How to Claim TDS Refund in Income Tax – (Complete Guide for FY 2025–26)

How to claim TDS

Tax Deducted at Source (TDS) is a process through which tax is collected by the government at the time of making payments such as interest, salary, commission, or professional fees.

In some cases the amount of tax deducted by the payer is higher than the actual tax liability of the taxpayer. In such cases, the taxpayer becomes eligible to claim a TDS refund while filing his Income Tax Return.

Now, we will understand how to claim a TDS refund which is important to ensure that you do not lose refund of money that rightfully belongs to you.

What Is TDS Refund?

A TDS refund occurs when the tax deducted by the deductor is higher than actual income tax payable by the taxpayer for that financial year (FY).

In simple :

If tax deducted is higher than the tax liability calculated while filing the Income Tax Return (ITR), the excess amount will be refunded by the Income Tax Department.

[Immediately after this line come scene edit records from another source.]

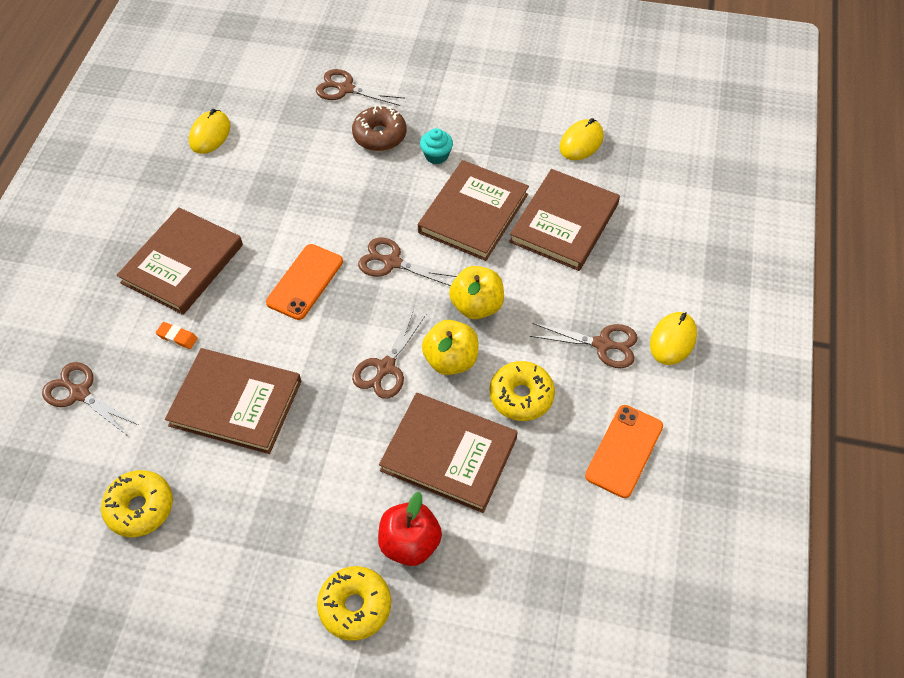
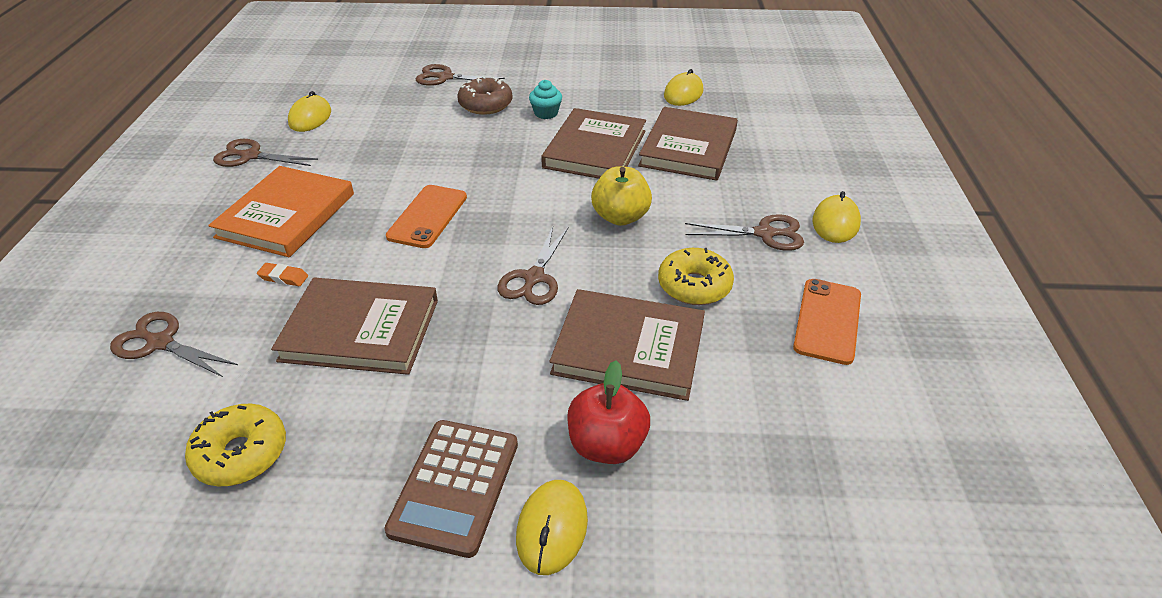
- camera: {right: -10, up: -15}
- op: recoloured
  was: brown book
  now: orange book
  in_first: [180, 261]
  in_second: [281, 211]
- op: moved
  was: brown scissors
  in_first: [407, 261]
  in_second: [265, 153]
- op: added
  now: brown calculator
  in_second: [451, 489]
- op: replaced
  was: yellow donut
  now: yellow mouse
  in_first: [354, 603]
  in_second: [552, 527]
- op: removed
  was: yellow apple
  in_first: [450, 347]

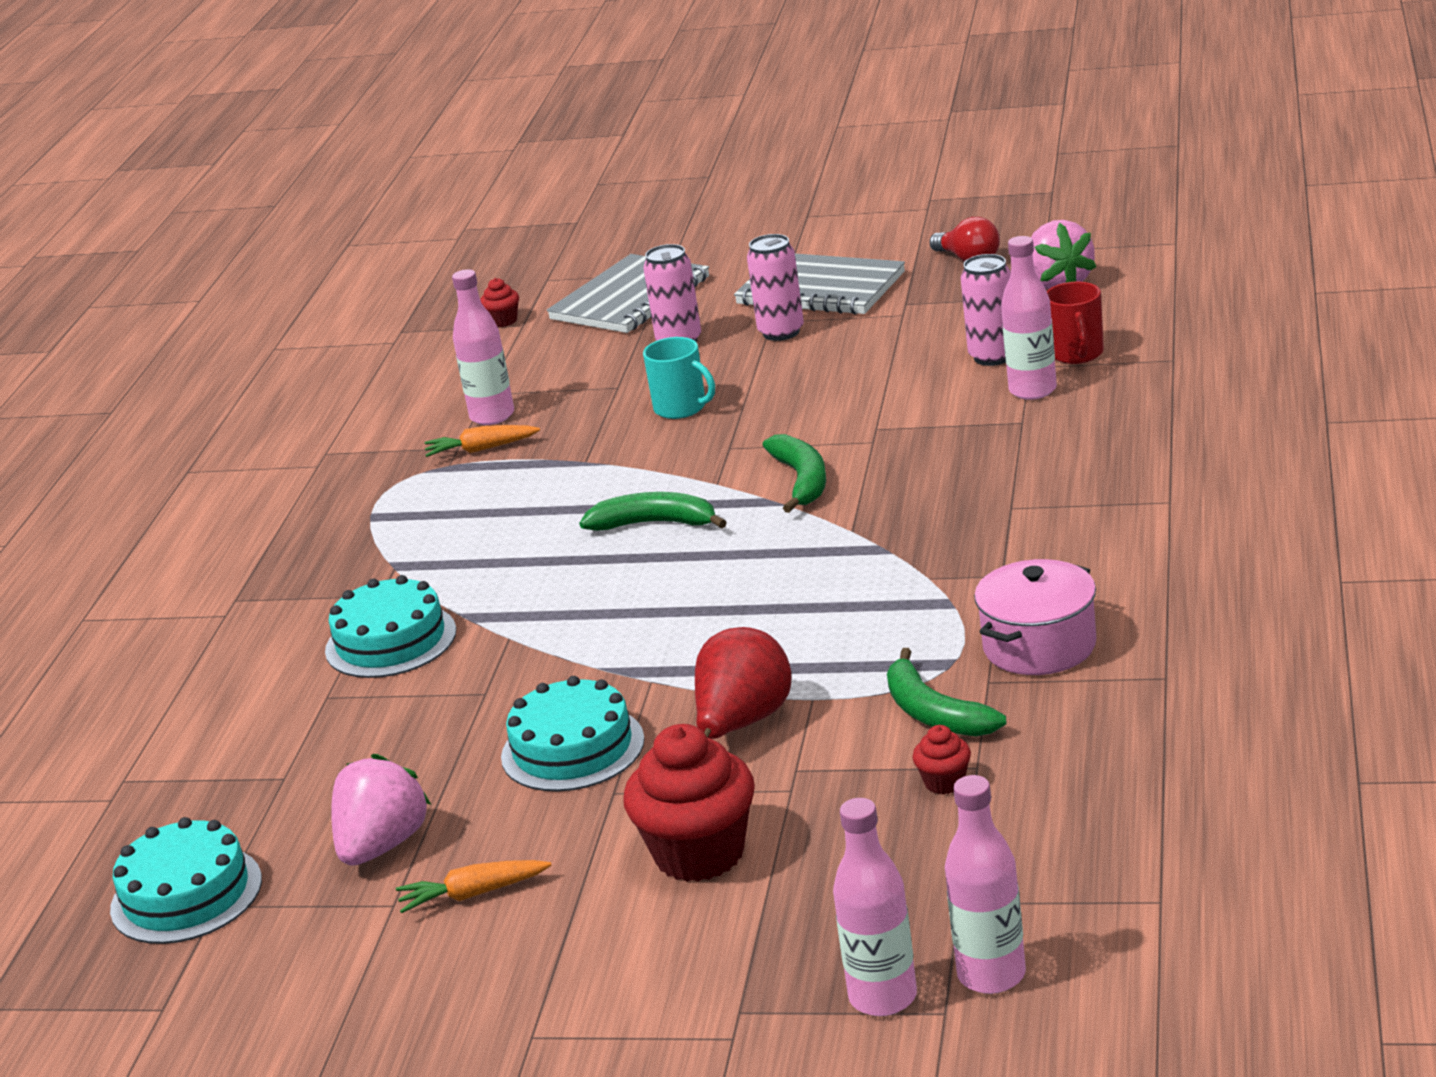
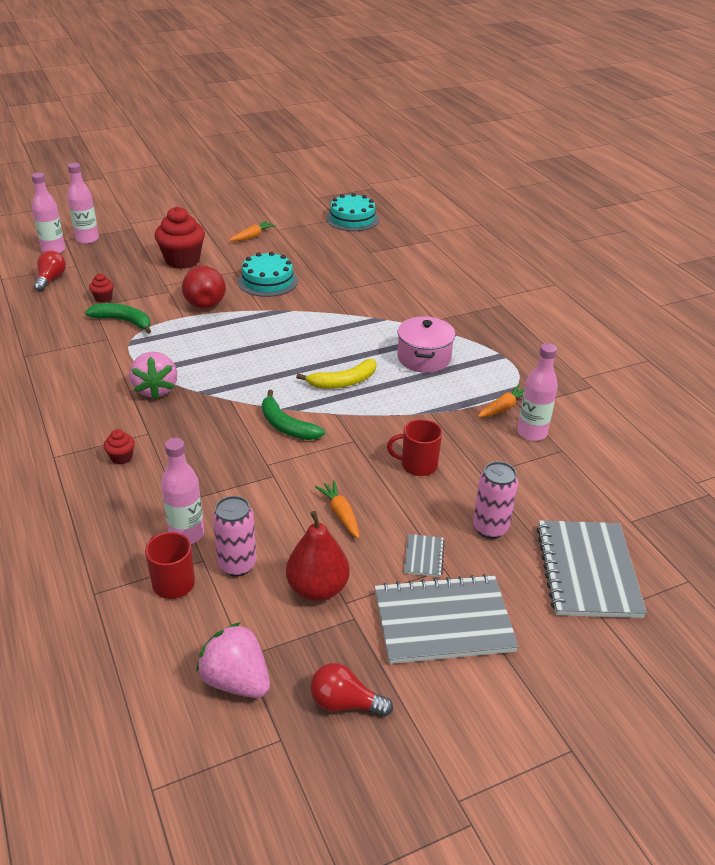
- camera: {right: 140, up: 10}
- op: added
  now: red light bulb
  in_second: [50, 271]
- op: moved
  was: red cupcake
  in_first: [499, 302]
  in_second: [119, 447]
- op: moved
  was: pink strawberry
  in_first: [381, 809]
  in_second: [153, 375]
- op: added
  now: red pear
  in_second: [318, 556]
- op: recoloured
  was: green banana
  now: yellow banana
  in_first: [653, 511]
  in_second: [336, 374]
- op: added
  now: orange carrot
  in_second: [337, 509]
- op: recoloured
  was: turquoise mug
  now: red mug
  in_first: [679, 378]
  in_second: [414, 447]
- op: moved
  was: pink pot
  in_first: [1035, 617]
  in_second: [426, 344]
- op: replaced
  was: pink can
  now: grey notebook
  in_first: [775, 287]
  in_second: [424, 555]
- op: removed
  was: turquoise cake
  in_first: [390, 626]

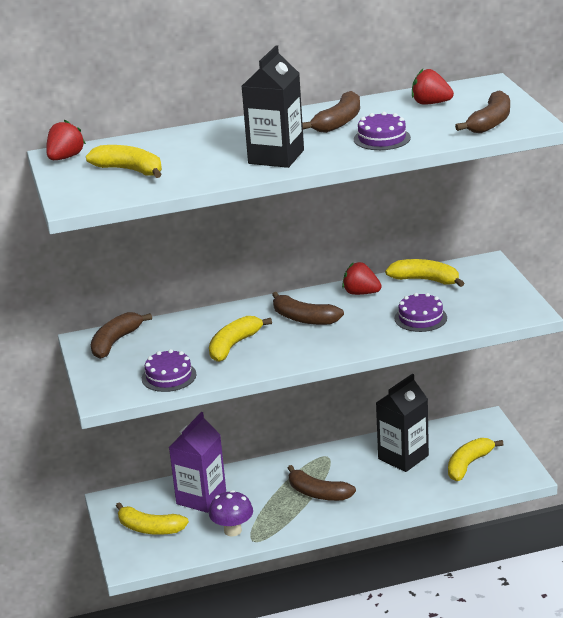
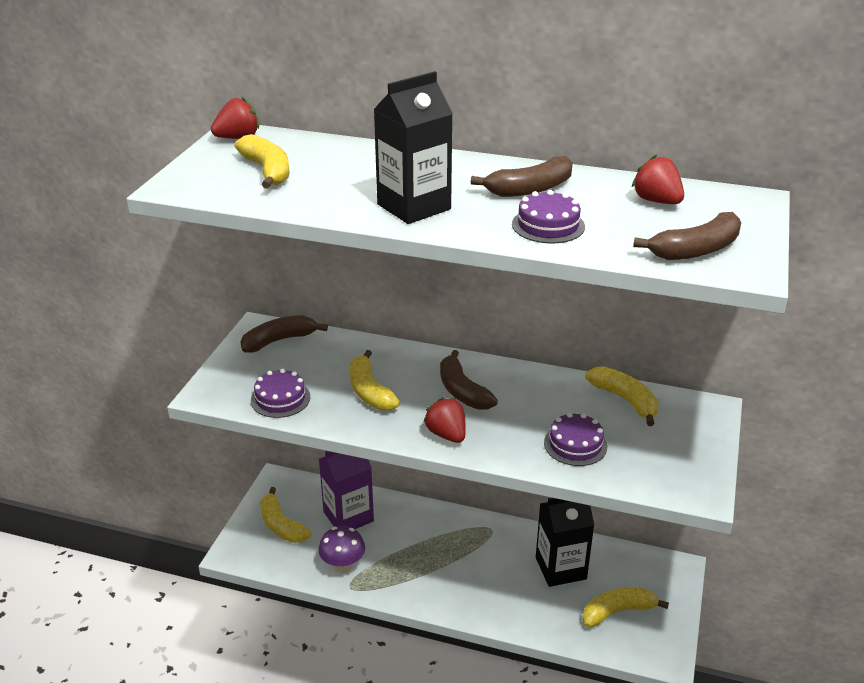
- camera: {right: 30, up: 5}
- op: turned
  was: yellow banana
  in_first: [240, 339]
  in_second: [374, 380]
  clockwise: -90
- op: moved
  was: red strawberry
  in_first: [361, 278]
  in_second: [445, 420]
- op: removed
  was: brown banana
  in_first: [322, 483]

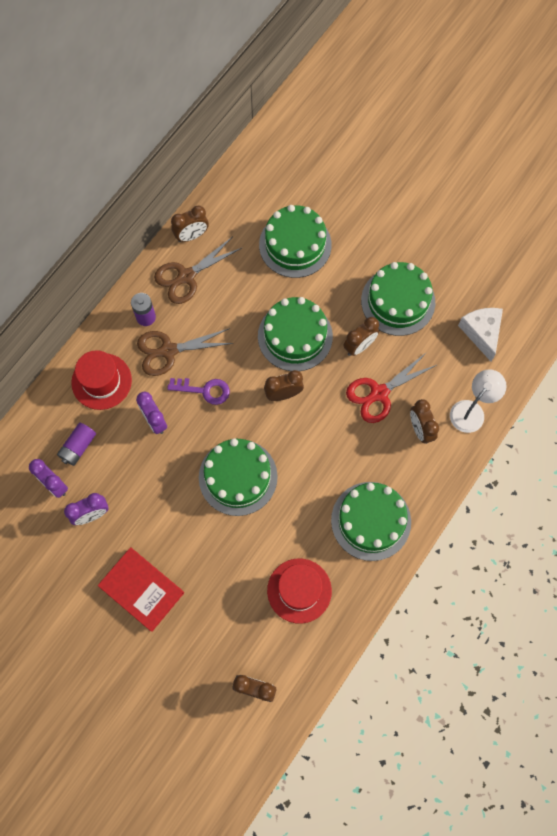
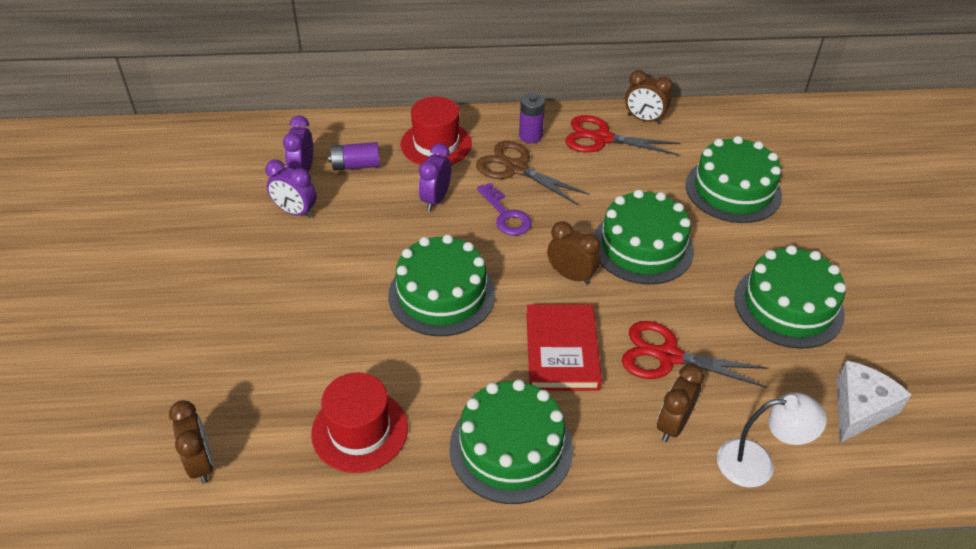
- camera: {right: 50, up: -25}
- op: moved
  was: red book
  in_first: [141, 590]
  in_second: [564, 348]
- op: recoloured
  was: brown scissors
  now: red scissors
  in_first: [198, 270]
  in_second: [623, 135]
- op: removed
  was: brown clock
  in_first: [361, 336]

Situations Where TDS Refund Is Common

A TDS refund generally arises when the tax deducted during the financial year exceeds the final tax liability calculated while filing the ITR. This situation is quite common because TDS is deducted based on estimated income, whereas the actual tax liability is determined only after considering total income, deductions, and exemptions.

Below are some of the most common situations where taxpayers become eligible to claim a TDS refund while filing ITR.

1. Excess TDS Deducted by Employer

In the case of salaried employees, employers deduct tax under Section 192 of the Income Tax Act based on the estimated annual income of the employee.

During the beginning of the financial year, the employer estimates the employee’s salary and deducts TDS accordingly. However, this estimate may not always match the final taxable income.

A TDS refund may arise in situations such as:

• The employee did not submit proof of investments during the year.
• The employer assumed higher taxable income.
• The employee changed jobs during the year.
• Some deductions were not considered while calculating TDS.

Example

Suppose an employee earns ₹8,00,000 during the year.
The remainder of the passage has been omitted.